Impact sur les communications mobiles
Bien qu'elle soit considérée comme une technologie de réseau obsolète et non utilisée en pratique aujourd'hui, elle a eu un impact significatif sur la communication mobile. Cependant, si vous vous demandez "quels sont les messages push WAP ?" de nombreux smartphones modernes prennent en charge cette fonction, permettant d'insérer des liens cliquables dans les messages.
L'internet WAP n'a pas disparu immédiatement des téléphones. Le premier "clou dans le cercueil" a été la sortie du navigateur Opera Mini, qui permettait aux utilisateurs d'accéder au "grand internet" depuis des téléphones mobiles moins puissants. C'était une joie, surtout avec Opera Mini Mod, qui prenait en charge les onglets et la sauvegarde de pages. Oui, avant cela, pour voir une image, les utilisateurs devaient charger le site (dépenser de l'argent pour charger des images du site, environ un dollar par mégaoctet), cliquer sur "voir l'image", charger une nouvelle page avec un aperçu (petit) de l'image et un bouton "voir en taille réelle" (dépenser du trafic pour la deuxième fois), après avoir appuyé sur le bouton, dépenser à nouveau du trafic sur l'image entièrement chargée, et enfin la télécharger. Puis appuyer sur "retour" et dépenser des données internet pour redessiner le site à nouveau. Opera Mini a soulagé les utilisateurs d'internet de telles luttes.

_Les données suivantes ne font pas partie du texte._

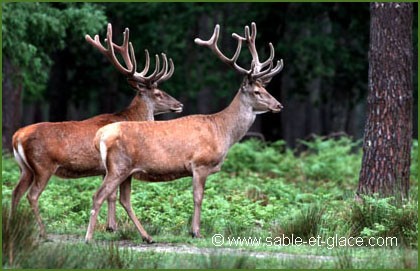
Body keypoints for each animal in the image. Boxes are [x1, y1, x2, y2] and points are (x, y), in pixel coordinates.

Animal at [10, 23, 182, 237]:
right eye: (158, 93)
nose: (179, 104)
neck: (130, 118)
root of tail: (17, 136)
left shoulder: (104, 168)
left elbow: (110, 196)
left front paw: (110, 226)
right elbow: (111, 196)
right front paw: (112, 227)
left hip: (25, 168)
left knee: (15, 193)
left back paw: (12, 226)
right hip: (43, 165)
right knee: (32, 195)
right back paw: (43, 232)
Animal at [85, 22, 282, 244]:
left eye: (266, 89)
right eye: (257, 92)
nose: (278, 105)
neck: (222, 131)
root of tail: (100, 135)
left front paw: (193, 230)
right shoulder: (200, 164)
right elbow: (198, 197)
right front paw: (196, 231)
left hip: (127, 170)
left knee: (124, 199)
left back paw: (147, 236)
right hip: (117, 167)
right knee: (98, 195)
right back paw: (89, 238)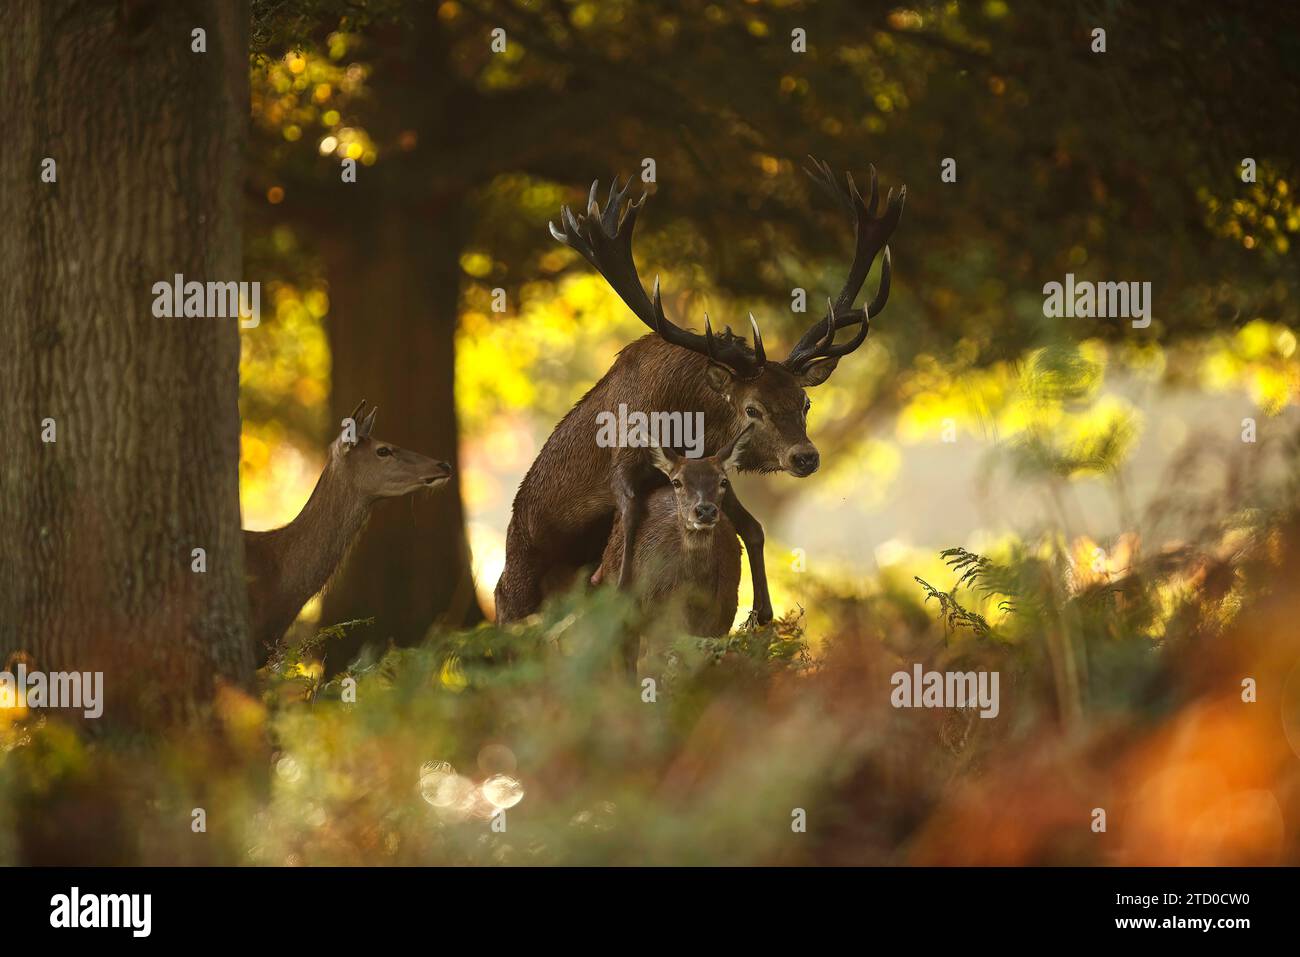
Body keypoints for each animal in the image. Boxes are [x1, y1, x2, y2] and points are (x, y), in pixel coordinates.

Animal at [494, 158, 904, 626]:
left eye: (805, 403)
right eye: (752, 409)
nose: (805, 456)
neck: (683, 417)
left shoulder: (712, 464)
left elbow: (753, 528)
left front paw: (761, 612)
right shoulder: (624, 455)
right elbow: (629, 520)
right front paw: (622, 590)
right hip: (514, 582)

Ensuite, les smartphones basés sur Symbian et Windows Mobile sont devenus plus avancés et, dans une certaine mesure, ont appris à ouvrir des sites web utilisant JavaScript avec toutes ses fonctionnalités interactives.
C'est lorsque, sur un site web, appuyer sur un bouton déclenche le bouton, et le site entier ne clignote pas et ne se recharge pas à partir de zéro. Auparavant, par exemple, pour commencer à jouer une mélodie, vous appuyiez sur "lecture/pause" sans quitter la page mais naviguiez d'avant en arrière à travers différentes pages sur le site pour une telle action. Si vous attendiez une notification par e-mail sur le site (tous les téléphones n'avaient pas une application e-mail intégrée, et certains ne comprenaient que les lettres latines), le site lui-même ne rafraîchissait pas les informations du message — vous deviez appuyer sur "Menu - actualiser" sur le téléphone et recharger la page avec la liste des e-mails entrants à chaque fois pour voir s'il y avait une nouvelle notification. La messagerie instantanée n'était même pas une possibilité à cette époque.
Cependant, même les smartphones relativement puissants des débuts de Nokia/Samsung/SonyEricsson (à ne pas confondre avec les téléphones classiques) sous Symbian (2002-2005) supportaient d'une manière ou d'une autre Opera en raison de la faible performance de Java. Finalement, en une demi-heure à une heure sur internet, Opera consommait toute la RAM du smartphone. À tel point qu'après avoir reçu un SMS, vous ne pouviez pas accéder aux messages entrants jusqu'à ce que vous fermiez Opera et l'ouvriez à nouveau. Cela a continué jusqu'à ce qu'Opera soit officiellement lancé comme une application .sis pour Symbian S60 en 2009.
La transition finale de WAP adapté pour les téléphones mobiles moins puissants à l'accès à des sites web complets depuis un smartphone n'a eu lieu qu'après l'annonce de l'iPhone d'Apple en 2007. Après cela, la sortie de dispositifs mobiles (indépendamment de la marque) incapables de travailler avec des sites web sans adaptation est devenue rare. Les services en ligne ont connu un développement significatif et ont pu fournir aux utilisateurs un accès à toute information.
Au début des années 2020, les opérateurs de télécommunications mondiaux ont progressivement cessé de soutenir l'accès à internet par ce protocole. Maintenant, vous savez ce qu'est un réseau WAP.